Clive Palmer's resurrection of the UAP today has tipped the election into Labor's favour, says Bob Ellis.
HEADLINES WE WON'T SEE this weekend include Palmer V Abbott: Coalition In Civil War; or Queensland In Chaos: Gillard Now Favoured To Win. For the scenario which Murdoch has been touting for two years, Abbott Inevitability, Gillard Illegitimacy, is being replaced by that worst of conjunctions, Opposition In Turmoil, Support Bleeding: Election In A Hundred Days.
Abbott has a dire week ahead of him. He must oppose the morning-after pill — or not. He must scare Newman out of Gonski — or not. He must spin three former Nationals who now join Palmer, or Katter, as expendable. He must curse O’Farrell for favouring gay marriage; or not. And he must come up with ninety billion dollars in cuts without seeming to wreck the economy. Nearly all these choices will be, to some Liberal voters, the wrong ones.

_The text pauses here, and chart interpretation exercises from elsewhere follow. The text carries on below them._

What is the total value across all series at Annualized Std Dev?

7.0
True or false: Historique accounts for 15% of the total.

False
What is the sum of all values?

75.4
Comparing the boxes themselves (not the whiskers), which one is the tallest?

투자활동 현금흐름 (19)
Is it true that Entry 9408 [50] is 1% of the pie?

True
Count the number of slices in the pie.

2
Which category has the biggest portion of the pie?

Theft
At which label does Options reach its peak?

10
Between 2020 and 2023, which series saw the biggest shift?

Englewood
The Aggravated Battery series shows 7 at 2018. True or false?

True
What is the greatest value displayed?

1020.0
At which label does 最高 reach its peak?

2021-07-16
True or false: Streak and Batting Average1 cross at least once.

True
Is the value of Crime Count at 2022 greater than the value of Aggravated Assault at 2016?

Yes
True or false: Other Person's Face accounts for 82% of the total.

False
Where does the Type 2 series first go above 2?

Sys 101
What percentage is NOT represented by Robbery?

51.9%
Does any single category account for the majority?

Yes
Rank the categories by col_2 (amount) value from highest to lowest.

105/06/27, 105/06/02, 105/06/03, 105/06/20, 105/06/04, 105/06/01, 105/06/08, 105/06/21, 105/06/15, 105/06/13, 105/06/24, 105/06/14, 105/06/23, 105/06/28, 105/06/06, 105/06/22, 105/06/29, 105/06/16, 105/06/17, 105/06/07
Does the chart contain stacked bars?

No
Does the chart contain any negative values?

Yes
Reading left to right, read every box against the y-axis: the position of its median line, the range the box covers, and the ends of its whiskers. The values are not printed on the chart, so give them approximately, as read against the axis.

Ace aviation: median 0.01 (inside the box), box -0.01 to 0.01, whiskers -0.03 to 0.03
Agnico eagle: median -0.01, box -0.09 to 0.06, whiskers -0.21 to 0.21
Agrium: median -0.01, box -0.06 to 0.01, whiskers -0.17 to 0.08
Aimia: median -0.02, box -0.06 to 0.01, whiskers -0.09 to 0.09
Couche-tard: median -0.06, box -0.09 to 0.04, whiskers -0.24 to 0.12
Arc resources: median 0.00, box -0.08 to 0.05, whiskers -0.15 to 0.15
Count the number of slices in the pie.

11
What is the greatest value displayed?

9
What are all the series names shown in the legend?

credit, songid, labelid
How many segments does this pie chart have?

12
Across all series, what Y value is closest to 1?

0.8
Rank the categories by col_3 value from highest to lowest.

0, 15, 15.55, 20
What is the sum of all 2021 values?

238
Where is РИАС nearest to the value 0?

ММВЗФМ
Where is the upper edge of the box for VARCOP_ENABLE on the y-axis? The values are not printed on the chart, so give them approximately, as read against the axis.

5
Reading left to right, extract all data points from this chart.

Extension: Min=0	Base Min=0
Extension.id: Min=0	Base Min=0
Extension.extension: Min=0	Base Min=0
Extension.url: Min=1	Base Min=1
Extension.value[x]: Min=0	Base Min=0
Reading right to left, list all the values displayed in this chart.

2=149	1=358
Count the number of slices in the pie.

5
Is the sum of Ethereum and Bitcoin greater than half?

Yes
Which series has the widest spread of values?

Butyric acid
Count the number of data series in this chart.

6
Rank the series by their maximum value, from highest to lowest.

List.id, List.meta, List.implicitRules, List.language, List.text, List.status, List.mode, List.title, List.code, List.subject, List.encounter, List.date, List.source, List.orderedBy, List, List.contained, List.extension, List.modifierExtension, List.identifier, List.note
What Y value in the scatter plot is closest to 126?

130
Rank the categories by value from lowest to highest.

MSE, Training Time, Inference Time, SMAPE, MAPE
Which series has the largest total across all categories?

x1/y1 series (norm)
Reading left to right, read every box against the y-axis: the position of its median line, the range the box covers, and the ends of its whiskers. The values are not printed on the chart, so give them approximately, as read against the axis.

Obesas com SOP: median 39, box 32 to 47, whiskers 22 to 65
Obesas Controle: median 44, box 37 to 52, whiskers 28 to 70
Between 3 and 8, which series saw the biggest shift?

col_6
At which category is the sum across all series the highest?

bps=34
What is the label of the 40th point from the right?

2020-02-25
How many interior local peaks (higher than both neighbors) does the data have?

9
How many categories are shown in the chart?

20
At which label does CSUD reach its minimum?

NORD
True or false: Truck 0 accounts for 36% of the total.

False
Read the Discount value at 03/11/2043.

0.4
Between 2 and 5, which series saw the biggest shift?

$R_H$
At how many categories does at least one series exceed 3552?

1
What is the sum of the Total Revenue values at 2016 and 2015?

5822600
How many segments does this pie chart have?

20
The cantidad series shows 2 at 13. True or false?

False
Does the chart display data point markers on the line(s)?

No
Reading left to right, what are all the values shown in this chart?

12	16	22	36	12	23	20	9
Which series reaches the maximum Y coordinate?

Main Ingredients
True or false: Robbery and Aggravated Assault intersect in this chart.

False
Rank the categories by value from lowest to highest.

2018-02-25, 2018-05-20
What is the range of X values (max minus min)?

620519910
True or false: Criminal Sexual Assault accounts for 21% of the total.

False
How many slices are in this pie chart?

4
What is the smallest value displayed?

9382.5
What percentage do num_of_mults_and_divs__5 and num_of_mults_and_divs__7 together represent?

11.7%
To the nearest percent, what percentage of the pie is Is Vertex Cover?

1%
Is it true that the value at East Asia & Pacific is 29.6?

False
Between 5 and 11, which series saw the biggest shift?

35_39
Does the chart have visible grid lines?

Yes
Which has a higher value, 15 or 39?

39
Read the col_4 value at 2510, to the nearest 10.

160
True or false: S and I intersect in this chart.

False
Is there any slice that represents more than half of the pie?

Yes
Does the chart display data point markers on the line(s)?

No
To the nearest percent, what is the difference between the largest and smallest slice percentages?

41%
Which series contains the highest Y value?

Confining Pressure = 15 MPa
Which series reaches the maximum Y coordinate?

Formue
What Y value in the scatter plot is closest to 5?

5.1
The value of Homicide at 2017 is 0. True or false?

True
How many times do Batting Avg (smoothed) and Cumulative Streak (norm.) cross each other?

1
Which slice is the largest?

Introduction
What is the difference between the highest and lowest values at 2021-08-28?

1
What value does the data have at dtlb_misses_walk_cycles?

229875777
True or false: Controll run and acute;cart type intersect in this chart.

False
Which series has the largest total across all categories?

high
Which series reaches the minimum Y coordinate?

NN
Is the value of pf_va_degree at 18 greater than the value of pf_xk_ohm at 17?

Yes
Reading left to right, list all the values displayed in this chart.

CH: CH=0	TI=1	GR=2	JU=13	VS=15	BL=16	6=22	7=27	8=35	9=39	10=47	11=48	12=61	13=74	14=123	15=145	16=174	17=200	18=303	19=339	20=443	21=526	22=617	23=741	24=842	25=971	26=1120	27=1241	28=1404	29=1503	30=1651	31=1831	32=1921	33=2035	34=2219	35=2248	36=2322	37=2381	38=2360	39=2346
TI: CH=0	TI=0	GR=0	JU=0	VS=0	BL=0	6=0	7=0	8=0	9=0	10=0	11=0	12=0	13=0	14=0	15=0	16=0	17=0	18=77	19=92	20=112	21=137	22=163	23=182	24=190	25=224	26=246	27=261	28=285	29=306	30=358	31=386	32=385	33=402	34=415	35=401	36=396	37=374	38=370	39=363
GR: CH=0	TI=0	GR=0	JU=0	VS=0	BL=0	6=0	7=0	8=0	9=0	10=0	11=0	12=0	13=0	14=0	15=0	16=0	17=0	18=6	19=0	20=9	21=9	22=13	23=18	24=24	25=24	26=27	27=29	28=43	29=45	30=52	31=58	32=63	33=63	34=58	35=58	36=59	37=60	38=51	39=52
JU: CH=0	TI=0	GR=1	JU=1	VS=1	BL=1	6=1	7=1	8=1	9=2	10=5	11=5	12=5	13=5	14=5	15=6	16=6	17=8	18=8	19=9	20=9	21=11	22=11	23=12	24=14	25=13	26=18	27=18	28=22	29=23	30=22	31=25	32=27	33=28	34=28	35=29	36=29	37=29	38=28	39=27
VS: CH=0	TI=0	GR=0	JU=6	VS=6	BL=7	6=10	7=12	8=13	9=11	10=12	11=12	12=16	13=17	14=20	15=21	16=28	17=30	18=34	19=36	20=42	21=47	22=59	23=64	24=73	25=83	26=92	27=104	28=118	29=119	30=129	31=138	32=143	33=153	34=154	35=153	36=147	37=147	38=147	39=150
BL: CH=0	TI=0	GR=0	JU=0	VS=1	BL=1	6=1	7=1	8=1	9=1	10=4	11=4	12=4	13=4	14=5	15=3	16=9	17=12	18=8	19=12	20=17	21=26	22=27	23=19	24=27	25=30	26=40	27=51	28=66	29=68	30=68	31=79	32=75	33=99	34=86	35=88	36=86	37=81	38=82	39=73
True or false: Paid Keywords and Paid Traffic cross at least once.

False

Palmer’s money will assure him Fairfax, as Turnbull’s money assured him Wentworth. It is likely he will win two other seats in the South, one of them probably Slipper’s. It is likely Katter will win two seats, apart from his own, in the North. It is likely Katter’s preferences will win Labor three or four seats in the Central Coast and Brisbane.
It is certain Labor will pick up one seat in Victoria and one in South Australia — Gonski, accepted or rejected, has assured them of that. It is likely they will lose, because of Gonski, and broadband, no more than one seat in Tasmania. It is likely things will stay as they as in WA, the Northern Territory and the ACT. It is likely, though not certain, that Labor will lose three seats in Western Sydney, and Thomson will keep Dobell as an Independent.
This puts Labor on seventy-two plus Thomson plus Oakeshott plus Windsor plus (probably) three Katters, with three Palmers dangling, and the Coalition on sixty-eight.
To get it to the seventy-six they need the Coalition will have to win both Katter and Palmer across, and they can’t, plus Thomson and Bandt, and they can’t.
Yet this is close to their best-case scenario. In these last hundred days Abbott will go on trial in Brisbane; Thomson and/or Slipper will sue him; Brough will go on trial in the Sunshine Coast; Napthine may lose government if one of his Nationals defects to Labor; and Hockey’s figures will be shown to be hopeless.
This will cost him, at minimum, two more seats, and the ball-game.
Luck has played some part in this, but much of it is due to what he would call the Character Issue, in this case the character of Newman. Ever the cruel sarmajor he has spifflicated the LNP, always a dodgy mix, in the first three years of its existence, with his politics of the parade ground. By ignoring simple reality (people hate losing their jobs unexpectedly) he has ended the adventure and smirched with his sadism Abbott, a nicer man.
It will be won or lost in Queensland, and, that said, believe me or not, it is now lost.